=== DESCRIPTION OF THE TASK ===
Output a faithful copy of the entries, every picture removed.

WORKING DATA section start

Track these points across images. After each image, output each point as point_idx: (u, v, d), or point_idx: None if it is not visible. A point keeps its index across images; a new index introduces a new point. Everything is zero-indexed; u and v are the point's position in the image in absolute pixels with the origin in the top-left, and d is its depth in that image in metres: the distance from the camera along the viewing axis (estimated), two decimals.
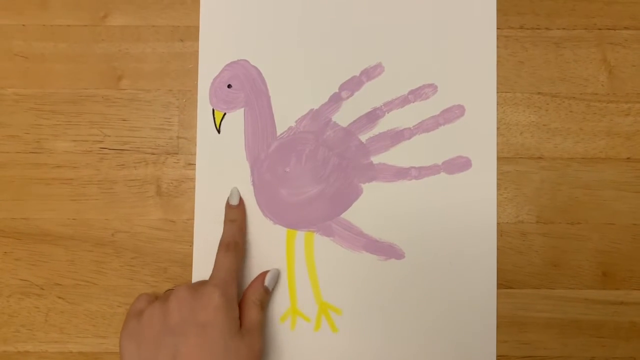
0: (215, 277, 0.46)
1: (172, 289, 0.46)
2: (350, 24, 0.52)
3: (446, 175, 0.51)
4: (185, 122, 0.52)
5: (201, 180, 0.51)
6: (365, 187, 0.51)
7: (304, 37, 0.52)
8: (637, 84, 0.52)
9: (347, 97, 0.52)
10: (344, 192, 0.51)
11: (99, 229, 0.51)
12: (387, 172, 0.51)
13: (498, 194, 0.51)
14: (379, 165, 0.51)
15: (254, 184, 0.51)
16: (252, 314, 0.46)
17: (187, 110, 0.52)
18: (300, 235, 0.51)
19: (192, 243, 0.51)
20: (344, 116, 0.52)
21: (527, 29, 0.52)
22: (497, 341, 0.50)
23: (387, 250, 0.51)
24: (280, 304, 0.51)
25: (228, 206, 0.50)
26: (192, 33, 0.52)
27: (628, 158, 0.52)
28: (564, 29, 0.52)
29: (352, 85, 0.52)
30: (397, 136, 0.52)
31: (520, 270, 0.51)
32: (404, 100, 0.52)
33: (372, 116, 0.52)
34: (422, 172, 0.51)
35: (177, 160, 0.52)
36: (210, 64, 0.52)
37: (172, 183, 0.52)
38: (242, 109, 0.52)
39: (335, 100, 0.52)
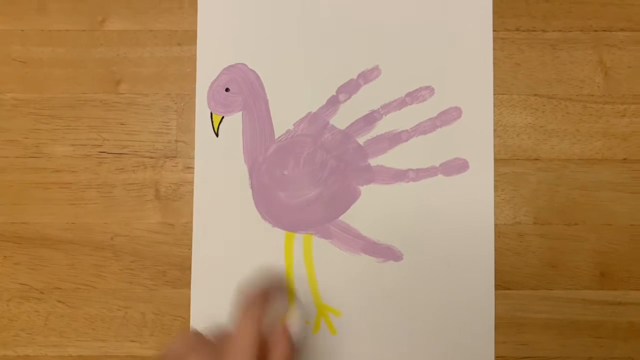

WORKING DATA section end

=== WORKED SOLUTION ===
Track these points across images. After each image, output each point as point_idx: (u, v, d), or point_idx: None if it is not visible. A point keeps its index across images; a new index introduces a new point. Everything is zero-indexed; u and v are the point's position in the image in absolute pixels with the origin in the top-left, and d is its depth in that image in metres: the distance from the camera along the viewing axis (estimated), two decimals.
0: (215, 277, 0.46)
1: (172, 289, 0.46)
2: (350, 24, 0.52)
3: (446, 175, 0.51)
4: (185, 122, 0.52)
5: (201, 180, 0.51)
6: (365, 187, 0.51)
7: (304, 37, 0.52)
8: (637, 84, 0.52)
9: (347, 97, 0.52)
10: (344, 192, 0.51)
11: (99, 229, 0.51)
12: (387, 172, 0.51)
13: (498, 194, 0.51)
14: (379, 165, 0.51)
15: (254, 184, 0.51)
16: (252, 314, 0.46)
17: (187, 110, 0.52)
18: (300, 235, 0.51)
19: (192, 243, 0.51)
20: (344, 116, 0.52)
21: (527, 29, 0.52)
22: (497, 341, 0.50)
23: (387, 250, 0.51)
24: (280, 304, 0.51)
25: (228, 206, 0.50)
26: (192, 33, 0.52)
27: (628, 158, 0.52)
28: (564, 29, 0.52)
29: (352, 85, 0.52)
30: (397, 136, 0.52)
31: (520, 270, 0.51)
32: (404, 100, 0.52)
33: (372, 116, 0.52)
34: (422, 172, 0.51)
35: (177, 160, 0.52)
36: (210, 64, 0.52)
37: (172, 183, 0.52)
38: (242, 109, 0.52)
39: (335, 100, 0.52)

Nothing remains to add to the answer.